JAKARTA -Jaksa Agung ST Burhanuddin menegaskan bahwa pihaknya tidak akan berspekulasi jauh mengenai kemungkinan hukuman mati yang akan dijatuhkan kepada tersangka dalam kasus dugaan korupsi tata kelola minyak mentah dan produk kilang pada PT Pertamina Subholding dan Kontraktor Kontrak Kerja Sama (KKKS) tahun 2018-2023.
Burhanuddin menekankan bahwa keputusan tersebut akan sangat bergantung pada hasil penyelidikan yang sedang berlangsung.
"Kita akan melihat hasil nanti selesai penyelidikan ini, kita akan melihat dulu," ujar Burhanuddin di Kantor Kejaksaan Agung, Jakarta, Kamis (6/3/2025).
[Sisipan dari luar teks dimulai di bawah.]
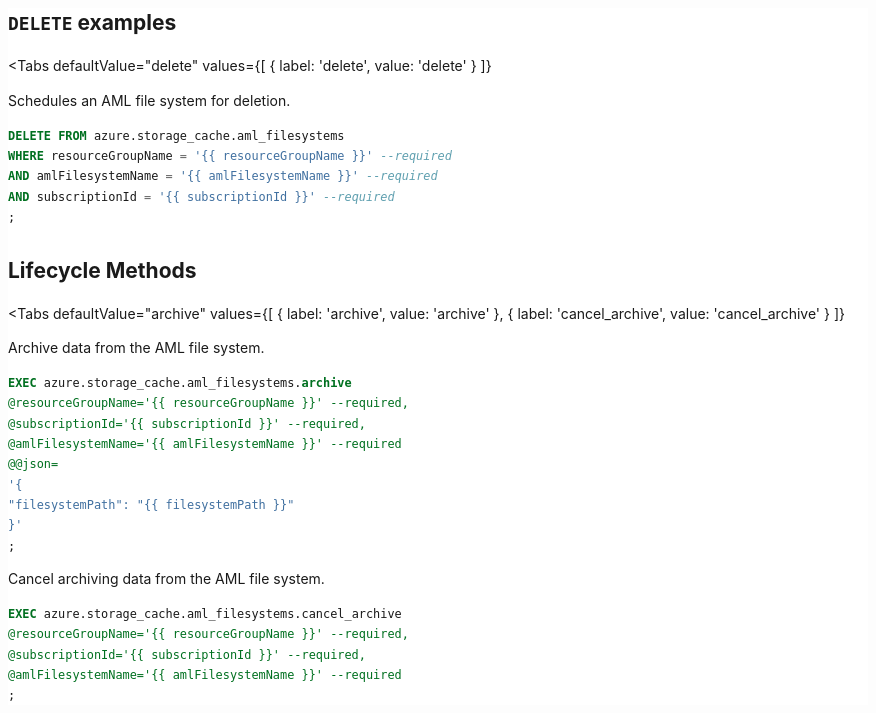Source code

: 
## `DELETE` examples

<Tabs
    defaultValue="delete"
    values={[
        { label: 'delete', value: 'delete' }
    ]}
>
<TabItem value="delete">

Schedules an AML file system for deletion.

```sql
DELETE FROM azure.storage_cache.aml_filesystems
WHERE resourceGroupName = '{{ resourceGroupName }}' --required
AND amlFilesystemName = '{{ amlFilesystemName }}' --required
AND subscriptionId = '{{ subscriptionId }}' --required
;
```
</TabItem>
</Tabs>


## Lifecycle Methods

<Tabs
    defaultValue="archive"
    values={[
        { label: 'archive', value: 'archive' },
        { label: 'cancel_archive', value: 'cancel_archive' }
    ]}
>
<TabItem value="archive">

Archive data from the AML file system.

```sql
EXEC azure.storage_cache.aml_filesystems.archive 
@resourceGroupName='{{ resourceGroupName }}' --required, 
@subscriptionId='{{ subscriptionId }}' --required, 
@amlFilesystemName='{{ amlFilesystemName }}' --required 
@@json=
'{
"filesystemPath": "{{ filesystemPath }}"
}'
;
```
</TabItem>
<TabItem value="cancel_archive">

Cancel archiving data from the AML file system.

```sql
EXEC azure.storage_cache.aml_filesystems.cancel_archive 
@resourceGroupName='{{ resourceGroupName }}' --required, 
@subscriptionId='{{ subscriptionId }}' --required, 
@amlFilesystemName='{{ amlFilesystemName }}' --required
;
```
</TabItem>
</Tabs>
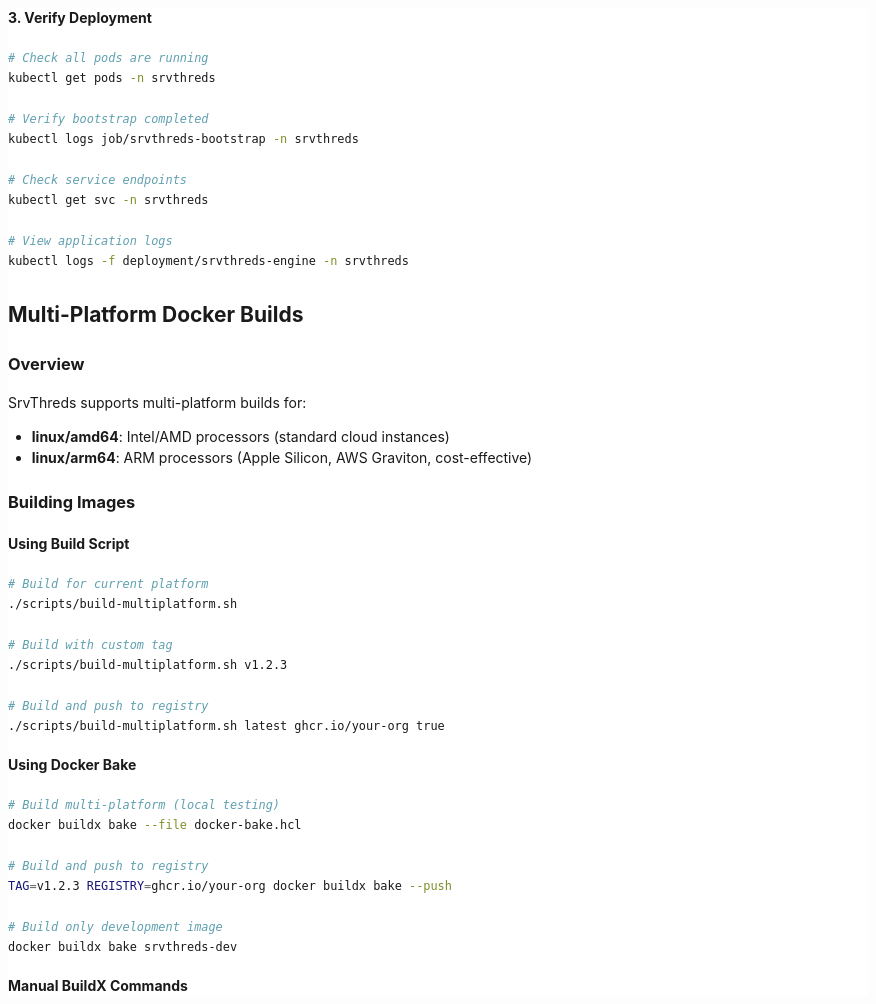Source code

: #### 3. Verify Deployment

```bash
# Check all pods are running
kubectl get pods -n srvthreds

# Verify bootstrap completed
kubectl logs job/srvthreds-bootstrap -n srvthreds

# Check service endpoints
kubectl get svc -n srvthreds

# View application logs
kubectl logs -f deployment/srvthreds-engine -n srvthreds
```

## Multi-Platform Docker Builds

### Overview

SrvThreds supports multi-platform builds for:
- **linux/amd64**: Intel/AMD processors (standard cloud instances)
- **linux/arm64**: ARM processors (Apple Silicon, AWS Graviton, cost-effective)

### Building Images

#### Using Build Script

```bash
# Build for current platform
./scripts/build-multiplatform.sh

# Build with custom tag
./scripts/build-multiplatform.sh v1.2.3

# Build and push to registry
./scripts/build-multiplatform.sh latest ghcr.io/your-org true
```

#### Using Docker Bake

```bash
# Build multi-platform (local testing)
docker buildx bake --file docker-bake.hcl

# Build and push to registry
TAG=v1.2.3 REGISTRY=ghcr.io/your-org docker buildx bake --push

# Build only development image
docker buildx bake srvthreds-dev
```

#### Manual BuildX Commands
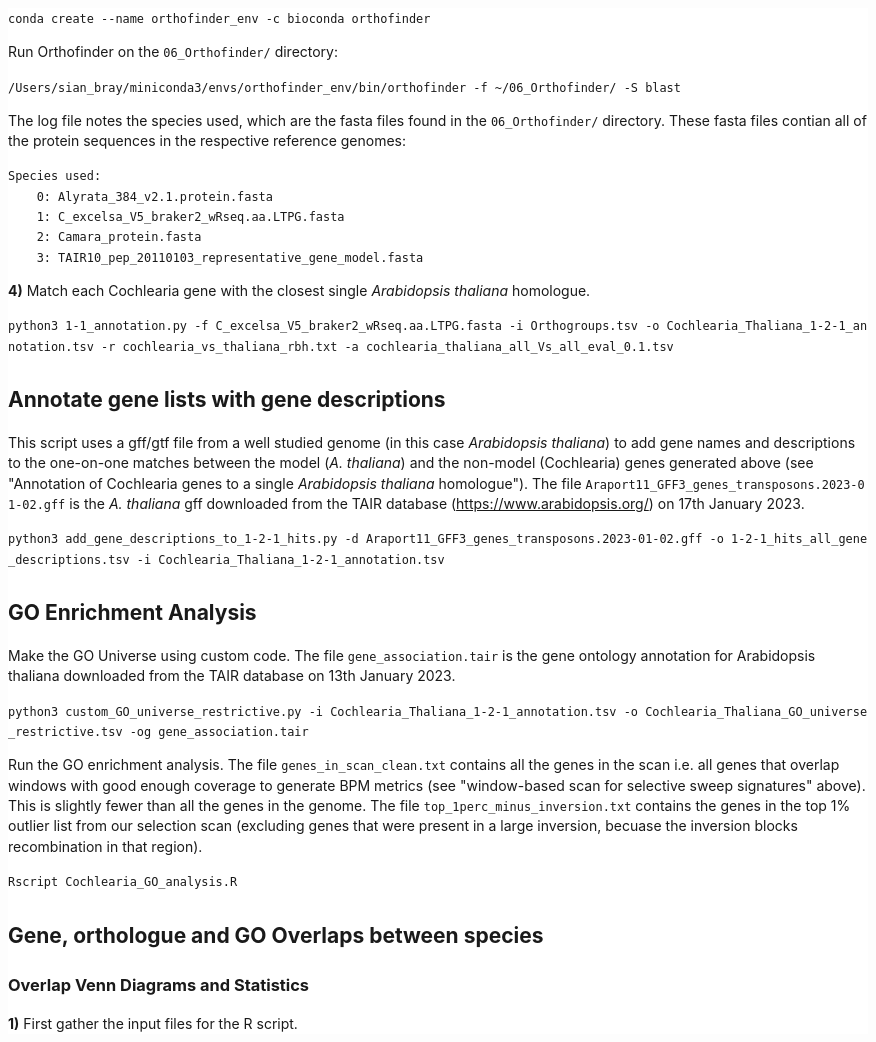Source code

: 	conda create --name orthofinder_env -c bioconda orthofinder

Run Orthofinder on the `06_Orthofinder/` directory:

	/Users/sian_bray/miniconda3/envs/orthofinder_env/bin/orthofinder -f ~/06_Orthofinder/ -S blast

The log file notes the species used, which are the fasta files found in the `06_Orthofinder/` directory. These fasta files contian all of the protein sequences in the respective reference genomes:

	Species used: 
		0: Alyrata_384_v2.1.protein.fasta
		1: C_excelsa_V5_braker2_wRseq.aa.LTPG.fasta
		2: Camara_protein.fasta
		3: TAIR10_pep_20110103_representative_gene_model.fasta

**4\)** Match each Cochlearia gene with the closest single _Arabidopsis thaliana_ homologue.

	python3 1-1_annotation.py -f C_excelsa_V5_braker2_wRseq.aa.LTPG.fasta -i Orthogroups.tsv -o Cochlearia_Thaliana_1-2-1_annotation.tsv -r cochlearia_vs_thaliana_rbh.txt -a cochlearia_thaliana_all_Vs_all_eval_0.1.tsv

## Annotate gene lists with gene descriptions

This script uses a gff/gtf file from a well studied genome (in this case _Arabidopsis thaliana_) to add gene names and descriptions to the one-on-one matches between the model (_A. thaliana_) and the non-model (Cochlearia) genes generated above (see "Annotation of Cochlearia genes to a single _Arabidopsis thaliana_ homologue"). The file `Araport11_GFF3_genes_transposons.2023-01-02.gff` is the _A. thaliana_ gff downloaded from the TAIR database (https://www.arabidopsis.org/) on 17th January 2023.

	python3 add_gene_descriptions_to_1-2-1_hits.py -d Araport11_GFF3_genes_transposons.2023-01-02.gff -o 1-2-1_hits_all_gene_descriptions.tsv -i Cochlearia_Thaliana_1-2-1_annotation.tsv

## GO Enrichment Analysis

Make the GO Universe using custom code. The file `gene_association.tair` is the gene ontology annotation for Arabidopsis thaliana downloaded from the TAIR database on 13th January 2023.

	python3 custom_GO_universe_restrictive.py -i Cochlearia_Thaliana_1-2-1_annotation.tsv -o Cochlearia_Thaliana_GO_universe_restrictive.tsv -og gene_association.tair

Run the GO enrichment analysis. The file `genes_in_scan_clean.txt` contains all the genes in the scan i.e. all genes that overlap windows with good enough coverage to generate BPM metrics (see "window-based scan for selective sweep signatures" above). This is slightly fewer than all the genes in the genome. The file `top_1perc_minus_inversion.txt` contains the genes in the top 1% outlier list from our selection scan (excluding genes that were present in a large inversion, becuase the inversion blocks recombination in that region).

	Rscript Cochlearia_GO_analysis.R

## Gene, orthologue and GO Overlaps between species

### Overlap Venn Diagrams and Statistics

**1\)** First gather the input files for the R script.
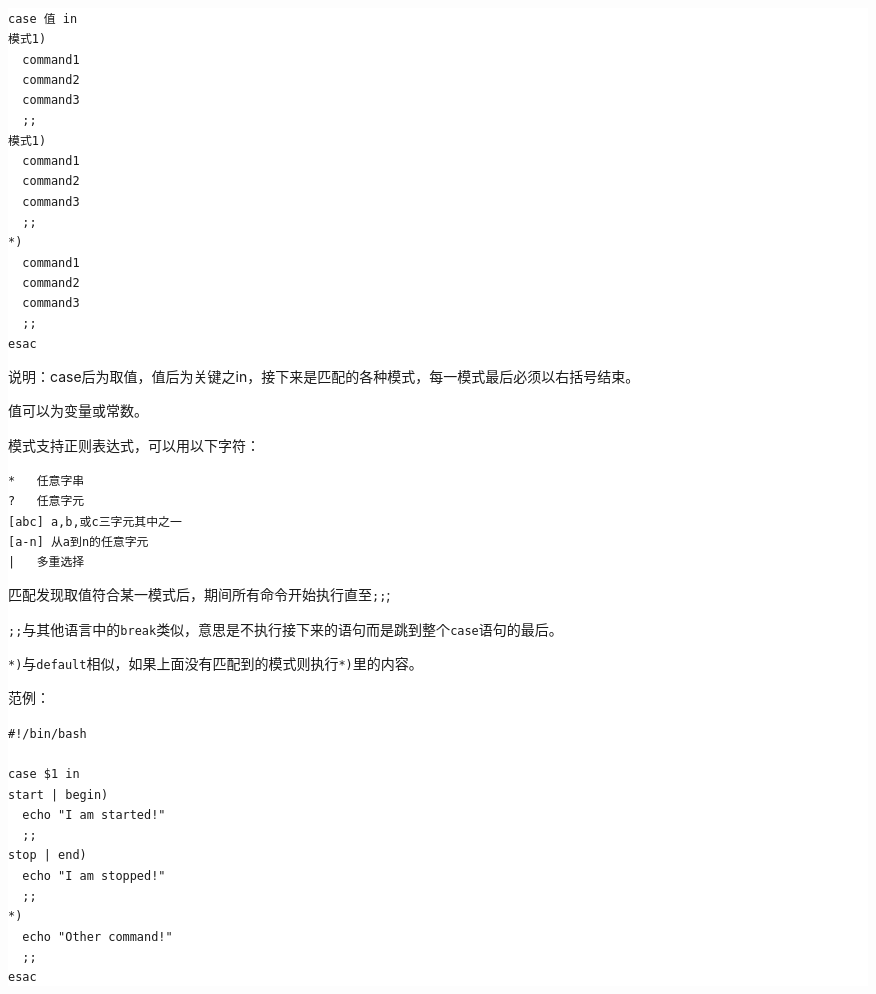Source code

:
 ```shell
case 值 in
模式1)
  command1
  command2
  command3
  ;;
模式1)
  command1
  command2
  command3
  ;;
*)
  command1
  command2
  command3
  ;;
esac
```

说明：case后为取值，值后为关键之in，接下来是匹配的各种模式，每一模式最后必须以右括号结束。

值可以为变量或常数。

模式支持正则表达式，可以用以下字符：

```shell
*	任意字串
?	任意字元
[abc] a,b,或c三字元其中之一
[a-n] 从a到n的任意字元
|	多重选择
```

匹配发现取值符合某一模式后，期间所有命令开始执行直至`;;`;

`;;`与其他语言中的`break`类似，意思是不执行接下来的语句而是跳到整个`case`语句的最后。

`*)`与`default`相似，如果上面没有匹配到的模式则执行`*)`里的内容。

范例：

```shell
#!/bin/bash

case $1 in
start | begin)
  echo "I am started!"
  ;;
stop | end)
  echo "I am stopped!"
  ;;
*)
  echo "Other command!"
  ;;
esac
```
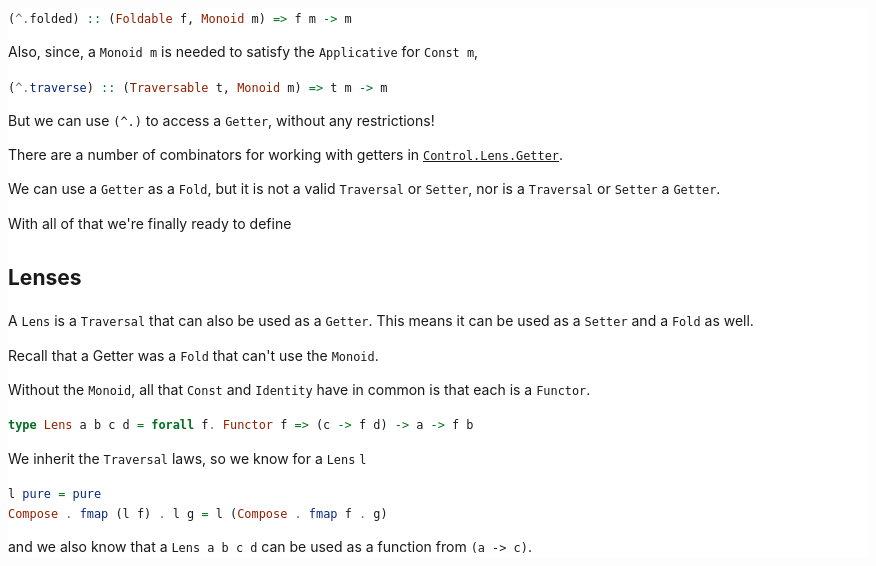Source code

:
 ```haskell
(^.folded) :: (Foldable f, Monoid m) => f m -> m
```

Also, since, a `Monoid m` is needed to satisfy the `Applicative` for `Const m`,

```haskell
(^.traverse) :: (Traversable t, Monoid m) => t m -> m
```

But we can use `(^.)` to access a `Getter`, without any restrictions!

There are a number of combinators for working with getters in [`Control.Lens.Getter`](https://github.com/ekmett/lens/blob/master/src/Control/Lens/Getter.hs).

We can use a `Getter` as a `Fold`, but it is not a valid `Traversal` or `Setter`, nor is a `Traversal` or `Setter` a `Getter`.

With all of that we're finally ready to define

Lenses
------

A `Lens` is a `Traversal` that can also be used as a `Getter`. This means it can be used as a `Setter` and a `Fold` as well.

Recall that a Getter was a `Fold` that can't use the `Monoid`.

Without the `Monoid`, all that `Const` and `Identity` have in common is that each is a `Functor`.


```haskell
type Lens a b c d = forall f. Functor f => (c -> f d) -> a -> f b
```

We inherit the `Traversal` laws, so we know for a `Lens` `l`

```haskell
l pure = pure
Compose . fmap (l f) . l g = l (Compose . fmap f . g)
```

and we also know that a `Lens a b c d` can be used as a function from `(a -> c)`.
Pernyataan ini disampaikan Burhanuddin untuk menanggapi pertanyaan seputar kemungkinan hukuman mati terhadap tersangka, yang terkait dengan kasus korupsi besar ini.
Diketahui bahwa kasus tersebut melibatkan kerugian negara yang diperkirakan mencapai Rp 193,7 triliun.
Salah satu pertimbangan utama dalam penentuan hukuman adalah adanya pengaruh situasi bencana, seperti pandemi COVID-19 yang terjadi pada 2020.
Burhanuddin menjelaskan bahwa jika terbukti ada hal yang memberatkan, seperti melakukan tindak pidana korupsi saat negara sedang menghadapi krisis besar, ancaman hukuman bisa semakin berat, bahkan sampai hukuman mati.
"Apakah ada hal-hal yang memberatkan dalam situasi COVID, dia (tersangka) melakukan perbuatan itu dan tentunya ancaman hukumannya akan lebih berat," jelas Burhanuddin.
"Bahkan dalam kondisi yang demikian bisa-bisa hukuman mati. Tapi kita akan lihat dulu bagaimana hasil penyelidikan ini," tambahnya.
Sebelumnya, Kejaksaan Agung telah menetapkan sembilan tersangka dalam kasus ini.
Enam di antaranya merupakan petinggi dari anak usaha atau subholding Pertamina, sementara tiga tersangka lainnya adalah broker yang terlibat.